Ma non è l’unica definizione di antisemitismo.

«Nel 2021 a Gerusalemme, duecento studiosi, in gran parte ebrei, si riunirono per rilasciare la Dichiarazione di Gerusalemme, nella quale si afferma che l’antisemitismo non coincide con l’avversione alle politiche di Israele, ma è un riproporre quegli antichi stereotipi legati agli ebrei. In definitiva non è che tutto il mondo ebraico, fuori e dentro Israele, sia concorde con le politiche del governo».

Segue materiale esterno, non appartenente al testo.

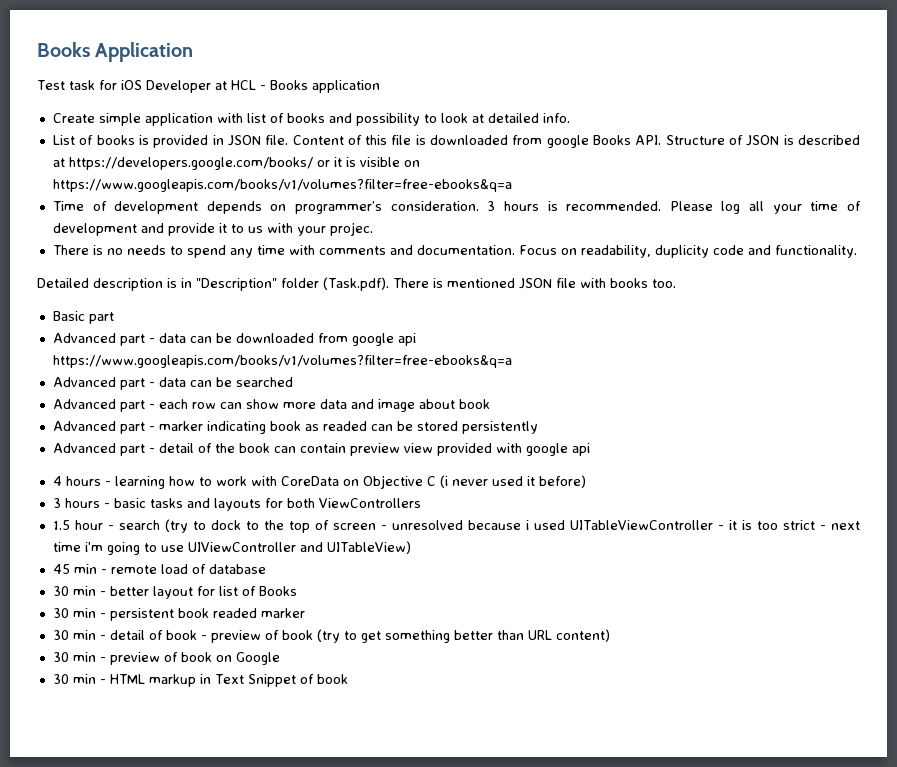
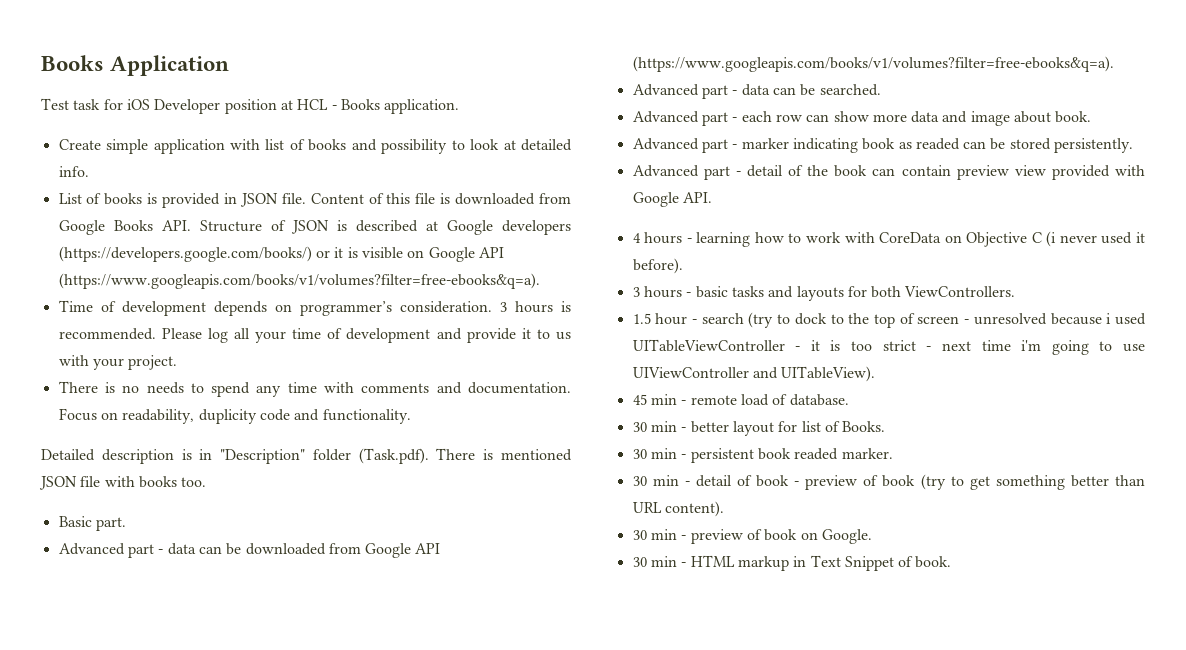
(211, 86) none -> [224,99,277,114] position
[311,80,380,93] application -> [384,99,460,114] application.
[546,135,589,148] google -> [58,220,105,235] Google
[68,157,313,170] https://developers.google.com/books/ -> [446,220,571,235] [58,246,312,262] Google developers (https://developers.google.com/books/)
[52,179,512,192] https://www.googleapis.com/books/v1/volumes?filter=free-ebooks&q=a -> [428,247,504,262] [58,273,540,289] Google API (https://www.googleapis.com/books/v1/volumes?filter=free-ebooks&q=a).
[329,222,373,236] projec. -> [128,355,178,370] project.
[88,312,114,324] part -> [95,517,126,531] part.
[351,333,416,346] [52,355,512,368] [52,377,293,390] google api https://www.googleapis.com/books/v1/volumes?filter=free-ebooks&q=a // Advanced part - data can be searched -> [365,543,441,558] [632,56,1114,72] [632,84,881,99] Google API (https://www.googleapis.com/books/v1/volumes?filter=free-ebooks&q=a). // Advanced part - data can be searched.
[458,399,490,409] book -> [1055,111,1092,123] book.
[461,421,538,434] persistently -> [1054,138,1134,153] persistently.
[525,443,590,456] google api -> [632,192,712,207] Google API.
[538,475,586,488] before) -> [632,258,683,274] before).
[318,498,421,508] ViewControllers -> [904,286,1016,297] ViewControllers.
[326,541,411,554] UITableView) -> [781,366,876,382] UITableView).
[208,564,266,574] database -> [789,394,849,406] database.
[258,586,297,596] Books -> [842,421,886,432] Books.
[260,608,305,618] marker -> [841,448,893,459] marker.
[555,629,610,642] content) -> [664,501,724,517] content).
[235,652,280,665] Google -> [821,529,872,544] Google.
[316,674,348,684] book -> [915,556,952,568] book.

Ma cosa significa essere semiti?

«Essere semiti significa appartenere a una determinata popolazione che nasce in Medio Oriente. Semiti sono anche gli arabi, quindi attribuire l’antisemitismo al palestinese o a un siriano o a un libanese, è una cosa assurda. Quando leggiamo che un palestinese è antisemita perché è contro lo Stato di Israele è assurdo, perchè il palestinese è un semita. La stessa lingua araba è semita, esattamente come l’ebraico. Si fa una confusione enorme. Anche l’”islamofobia”, il nostro fastidio per i musulmani che vengono in Europa per sfuggire a fame e guerre, è – a rigore – una forma di antisemitismo. Gli ebrei che sono in Italia sono persone in genere integrate, spesso benestanti, sono come noi. Ma quelli che arrivano dal Maghreb o dalla Siria, poveri, somaticamente diversi da noi, ci fanno paura. L’islamofobia è un volto dell’antisemitismo perchè se la prende con un’etnia semita. Quindi far coincidere antisemitismo e antisionismo è una cosa sbagliatissima. Sull’antisionismo c’è un errore di fondo fatto quando l’Unione europea ha recepito la dichiarazione di Stoccolma dell’IHRA invitando i governi degli stati membri ad adottare leggi sulla base di tale dichiarazione. In pratica se io critico lo Stato di Israele sono antisemita per legge. Questo anche in Italia, anche se l’applicazione da noi è più blanda rispetto a paesi come la Germania o il Regno Unito».